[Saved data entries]
########################################

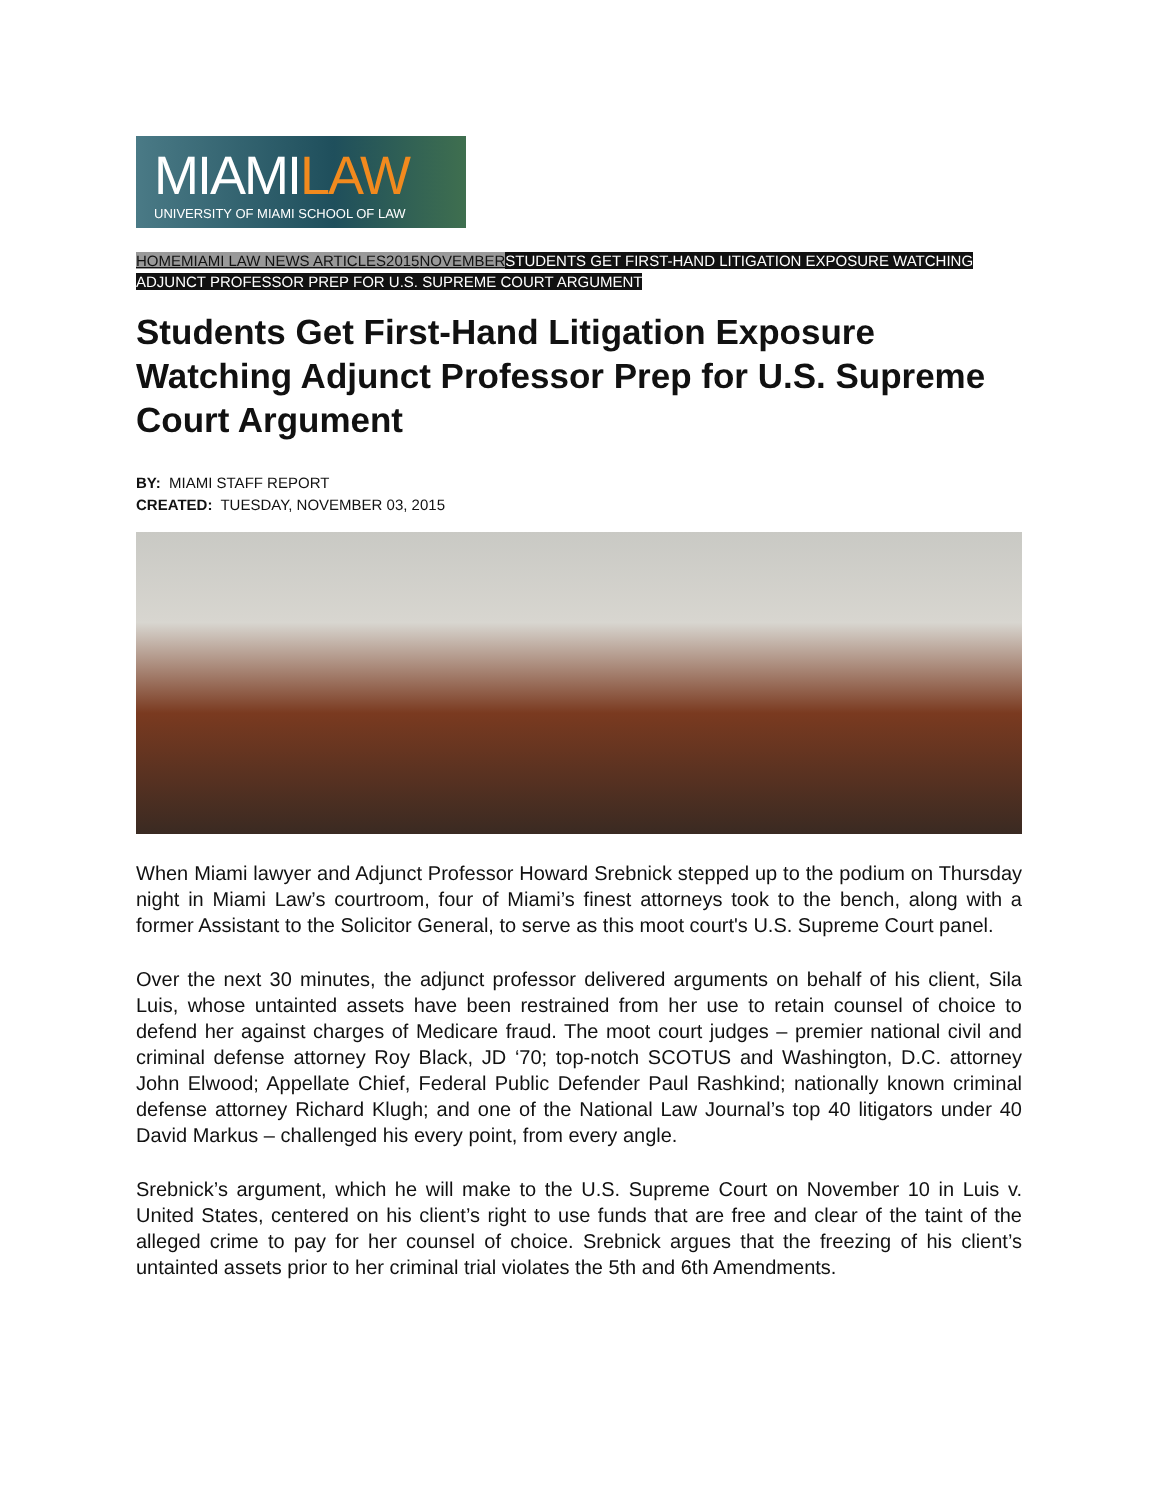MIAMILAW
UNIVERSITY OF MIAMI SCHOOL OF LAW
HOME MIAMI LAW NEWS ARTICLES 2015 NOVEMBER STUDENTS GET FIRST-HAND LITIGATION EXPOSURE WATCHING ADJUNCT PROFESSOR PREP FOR U.S. SUPREME COURT ARGUMENT
Students Get First-Hand Litigation Exposure Watching Adjunct Professor Prep for U.S. Supreme Court Argument
BY: MIAMI STAFF REPORT
CREATED: TUESDAY, NOVEMBER 03, 2015
When Miami lawyer and Adjunct Professor Howard Srebnick stepped up to the podium on Thursday night in Miami Law’s courtroom, four of Miami’s finest attorneys took to the bench, along with a former Assistant to the Solicitor General, to serve as this moot court's U.S. Supreme Court panel.
Over the next 30 minutes, the adjunct professor delivered arguments on behalf of his client, Sila Luis, whose untainted assets have been restrained from her use to retain counsel of choice to defend her against charges of Medicare fraud. The moot court judges – premier national civil and criminal defense attorney Roy Black, JD ‘70; top-notch SCOTUS and Washington, D.C. attorney John Elwood; Appellate Chief, Federal Public Defender Paul Rashkind; nationally known criminal defense attorney Richard Klugh; and one of the National Law Journal’s top 40 litigators under 40 David Markus – challenged his every point, from every angle.
Srebnick’s argument, which he will make to the U.S. Supreme Court on November 10 in Luis v. United States, centered on his client’s right to use funds that are free and clear of the taint of the alleged crime to pay for her counsel of choice. Srebnick argues that the freezing of his client’s untainted assets prior to her criminal trial violates the 5th and 6th Amendments.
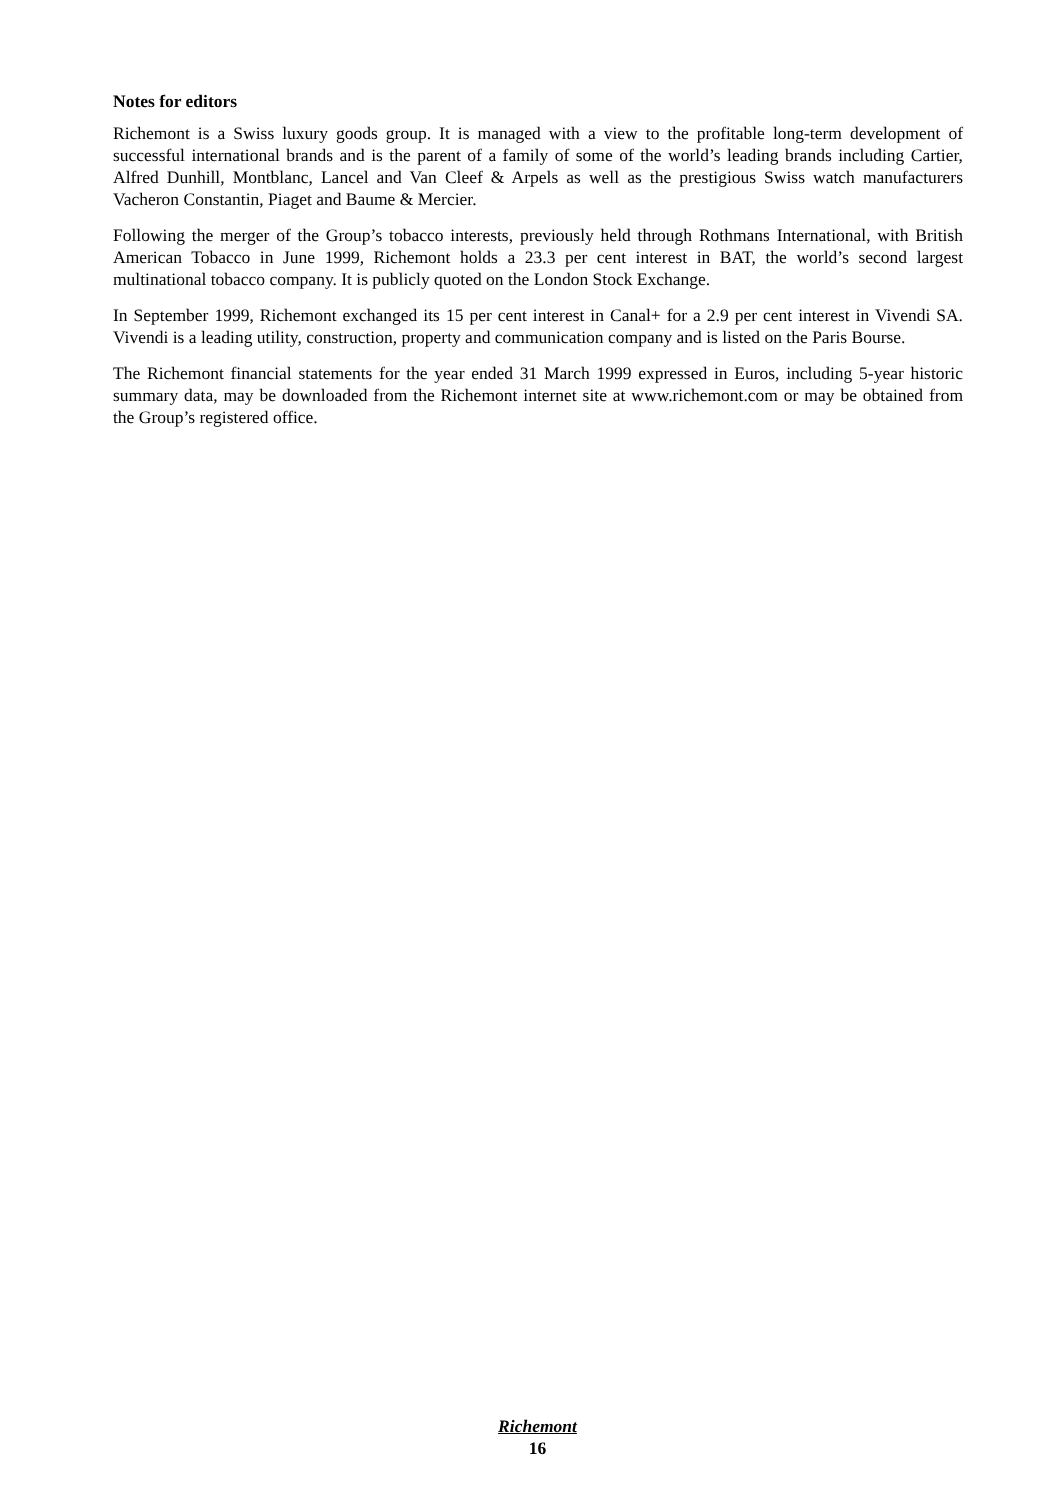Notes for editors
Richemont is a Swiss luxury goods group. It is managed with a view to the profitable long-term development of successful international brands and is the parent of a family of some of the world’s leading brands including Cartier, Alfred Dunhill, Montblanc, Lancel and Van Cleef & Arpels as well as the prestigious Swiss watch manufacturers Vacheron Constantin, Piaget and Baume & Mercier.
Following the merger of the Group’s tobacco interests, previously held through Rothmans International, with British American Tobacco in June 1999, Richemont holds a 23.3 per cent interest in BAT, the world’s second largest multinational tobacco company. It is publicly quoted on the London Stock Exchange.
In September 1999, Richemont exchanged its 15 per cent interest in Canal+ for a 2.9 per cent interest in Vivendi SA. Vivendi is a leading utility, construction, property and communication company and is listed on the Paris Bourse.
The Richemont financial statements for the year ended 31 March 1999 expressed in Euros, including 5-year historic summary data, may be downloaded from the Richemont internet site at www.richemont.com or may be obtained from the Group’s registered office.
Richemont
16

########################################

__Assignment__:
Print each entry precisely as written; the pictures stay out.

__Solution__:
MIAMILAW
UNIVERSITY OF MIAMI SCHOOL OF LAW
HOME MIAMI LAW NEWS ARTICLES 2015 NOVEMBER STUDENTS GET FIRST-HAND LITIGATION EXPOSURE WATCHING ADJUNCT PROFESSOR PREP FOR U.S. SUPREME COURT ARGUMENT
Students Get First-Hand Litigation Exposure Watching Adjunct Professor Prep for U.S. Supreme Court Argument
BY: MIAMI STAFF REPORT
CREATED: TUESDAY, NOVEMBER 03, 2015
When Miami lawyer and Adjunct Professor Howard Srebnick stepped up to the podium on Thursday night in Miami Law’s courtroom, four of Miami’s finest attorneys took to the bench, along with a former Assistant to the Solicitor General, to serve as this moot court's U.S. Supreme Court panel.
Over the next 30 minutes, the adjunct professor delivered arguments on behalf of his client, Sila Luis, whose untainted assets have been restrained from her use to retain counsel of choice to defend her against charges of Medicare fraud. The moot court judges – premier national civil and criminal defense attorney Roy Black, JD ‘70; top-notch SCOTUS and Washington, D.C. attorney John Elwood; Appellate Chief, Federal Public Defender Paul Rashkind; nationally known criminal defense attorney Richard Klugh; and one of the National Law Journal’s top 40 litigators under 40 David Markus – challenged his every point, from every angle.
Srebnick’s argument, which he will make to the U.S. Supreme Court on November 10 in Luis v. United States, centered on his client’s right to use funds that are free and clear of the taint of the alleged crime to pay for her counsel of choice. Srebnick argues that the freezing of his client’s untainted assets prior to her criminal trial violates the 5th and 6th Amendments.
Notes for editors
Richemont is a Swiss luxury goods group. It is managed with a view to the profitable long-term development of successful international brands and is the parent of a family of some of the world’s leading brands including Cartier, Alfred Dunhill, Montblanc, Lancel and Van Cleef & Arpels as well as the prestigious Swiss watch manufacturers Vacheron Constantin, Piaget and Baume & Mercier.
Following the merger of the Group’s tobacco interests, previously held through Rothmans International, with British American Tobacco in June 1999, Richemont holds a 23.3 per cent interest in BAT, the world’s second largest multinational tobacco company. It is publicly quoted on the London Stock Exchange.
In September 1999, Richemont exchanged its 15 per cent interest in Canal+ for a 2.9 per cent interest in Vivendi SA. Vivendi is a leading utility, construction, property and communication company and is listed on the Paris Bourse.
The Richemont financial statements for the year ended 31 March 1999 expressed in Euros, including 5-year historic summary data, may be downloaded from the Richemont internet site at www.richemont.com or may be obtained from the Group’s registered office.
Richemont
16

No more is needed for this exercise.